- EXERCISE DETAILS -
Word for word, output the data, with none of its pictures.

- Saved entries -

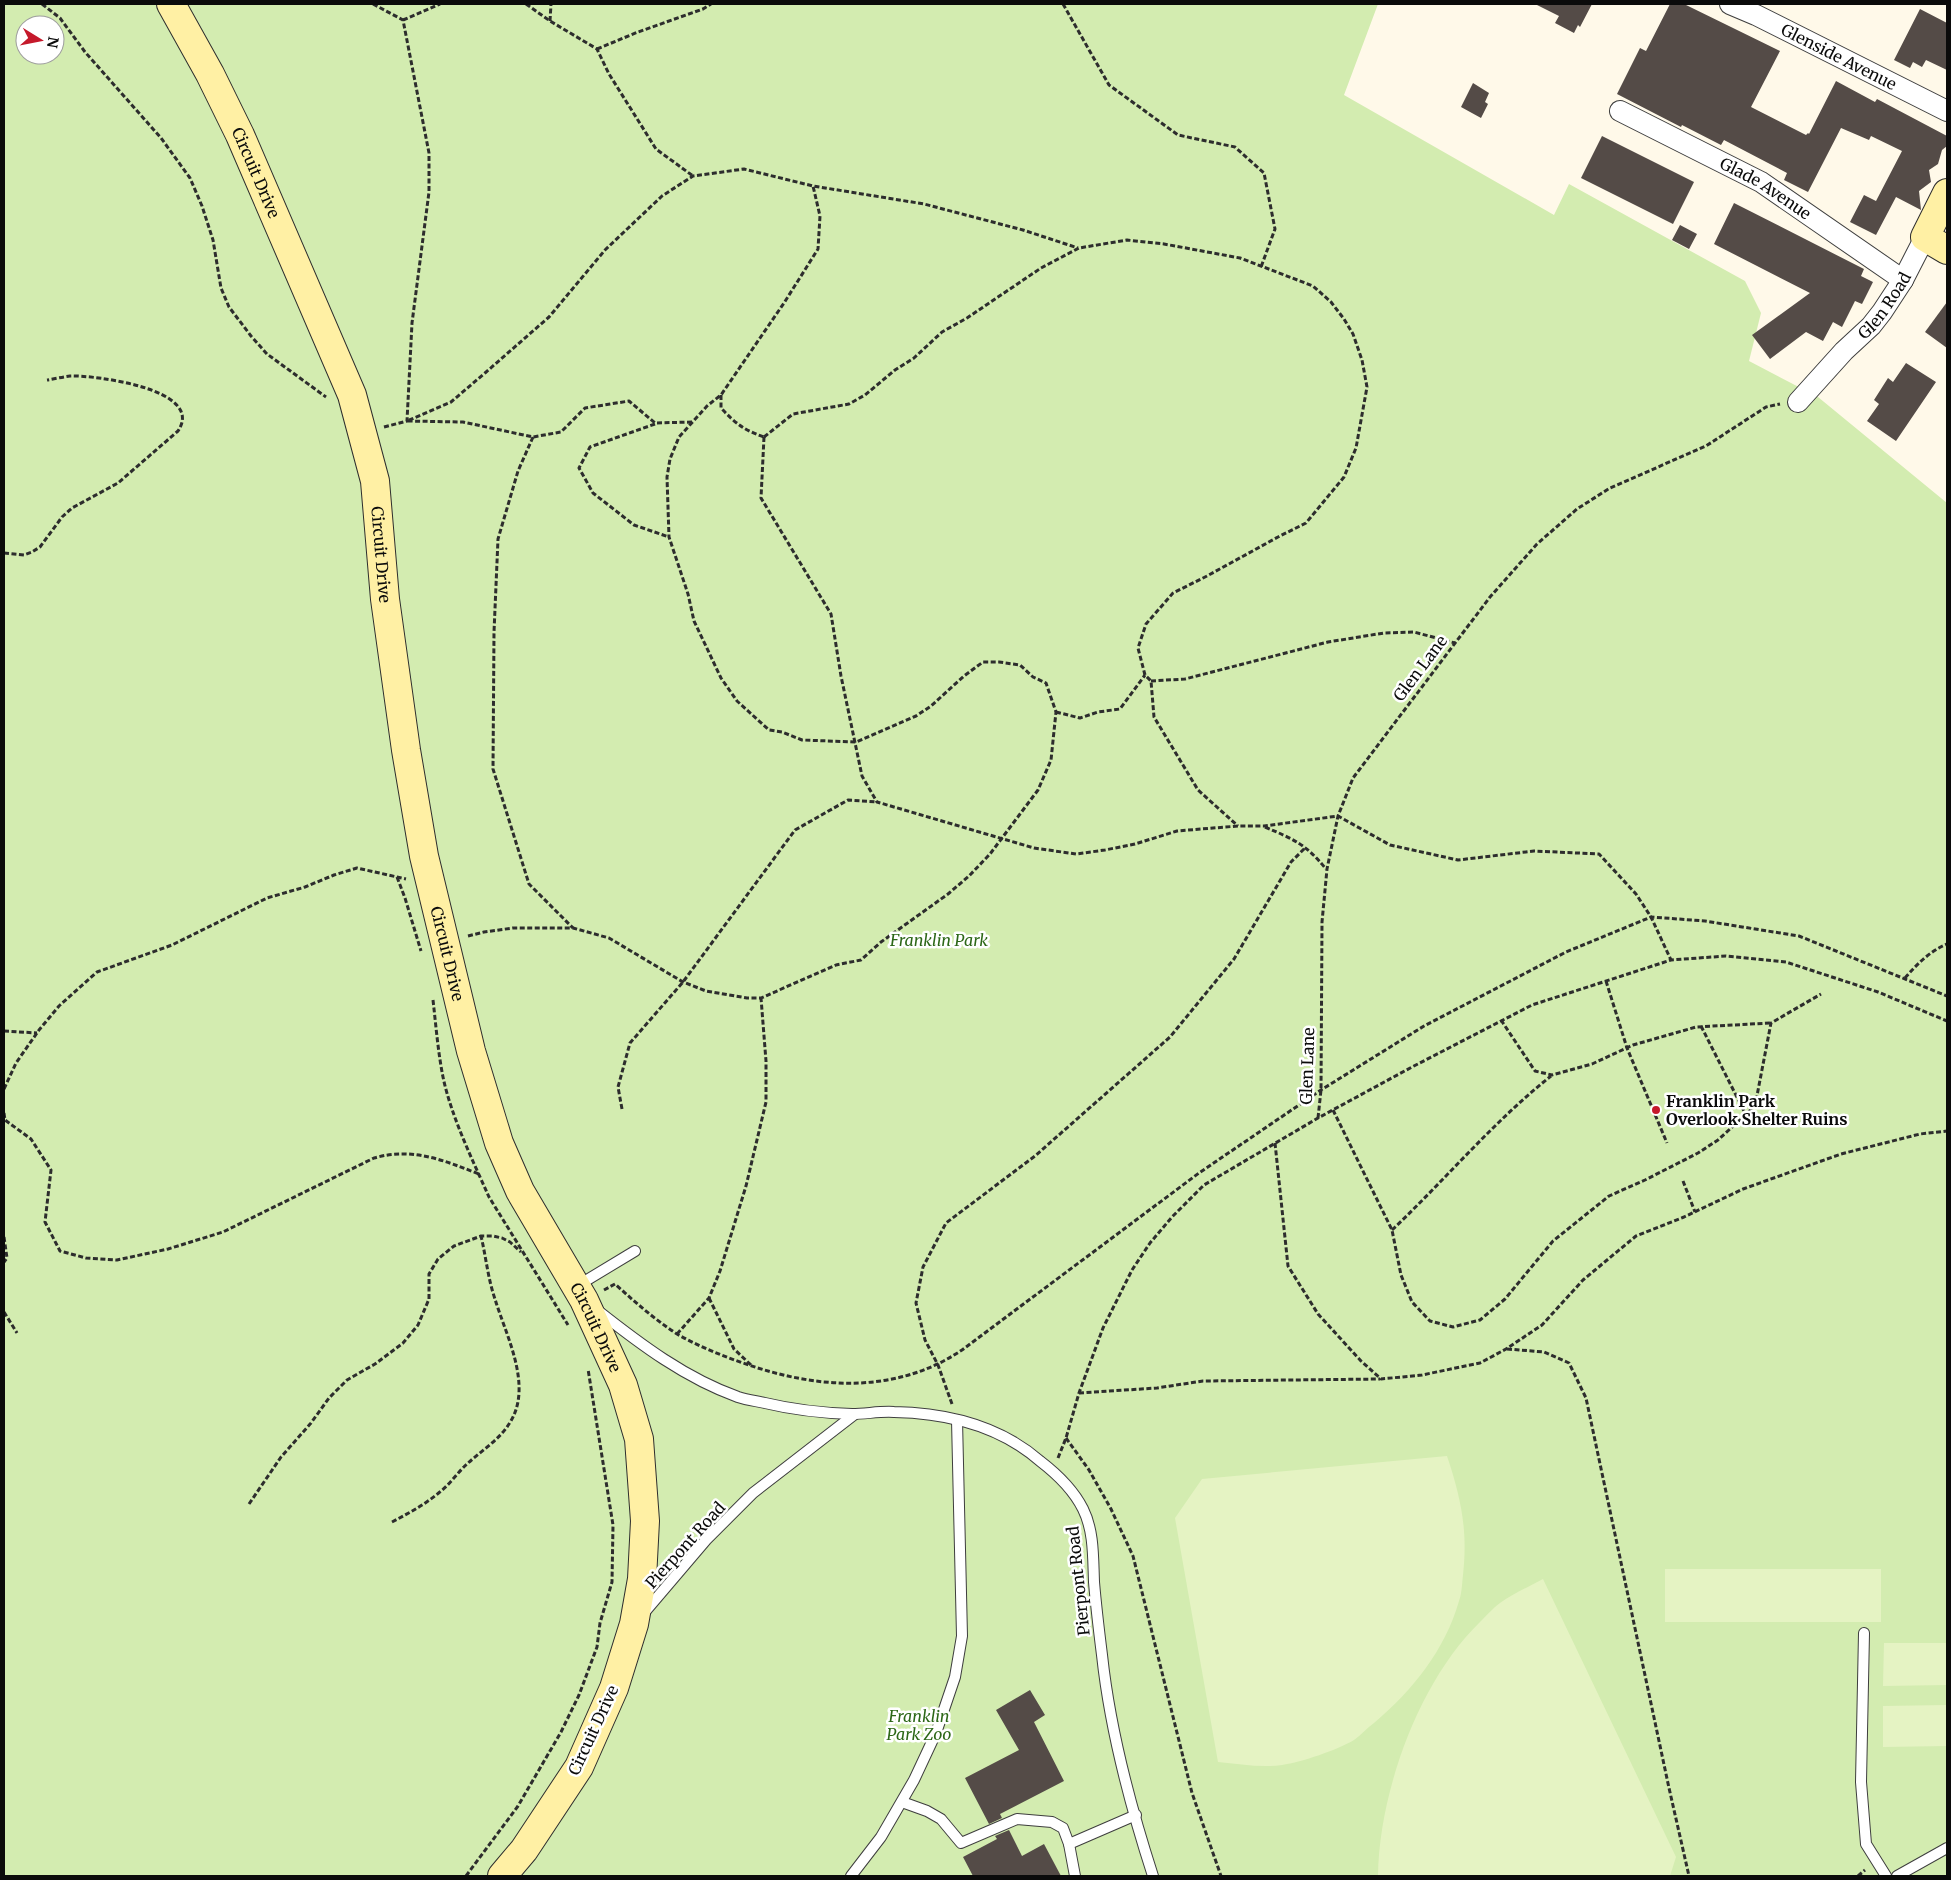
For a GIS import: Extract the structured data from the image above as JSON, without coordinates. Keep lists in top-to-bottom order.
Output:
{
  "streets": {
    "main road": ["Circuit Drive", "Glen Road"],
    "street": ["Glenside Avenue", "Glade Avenue"],
    "lane": ["Pierpont Road"],
    "path": ["Glen Lane"]
  },
  "crossings": [
    ["Circuit Drive", "Pierpont Road"],
    ["Glade Avenue", "Glen Road"],
    ["Glen Road", "Glen Lane"]
  ],
  "parks": ["Franklin Park", "Franklin Park Zoo"],
  "places": ["Franklin Park Overlook Shelter Ruins"],
  "north": "right"
}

- THE ANSWER -
For a GIS import: Extract the structured data from the image above as JSON, without coordinates. Keep lists in top-to-bottom order.
Output:
{
  "streets": {
    "main road": ["Circuit Drive", "Glen Road"],
    "street": ["Glenside Avenue", "Glade Avenue"],
    "lane": ["Pierpont Road"],
    "path": ["Glen Lane"]
  },
  "crossings": [
    ["Circuit Drive", "Pierpont Road"],
    ["Glade Avenue", "Glen Road"],
    ["Glen Road", "Glen Lane"]
  ],
  "parks": ["Franklin Park", "Franklin Park Zoo"],
  "places": ["Franklin Park Overlook Shelter Ruins"],
  "north": "right"
}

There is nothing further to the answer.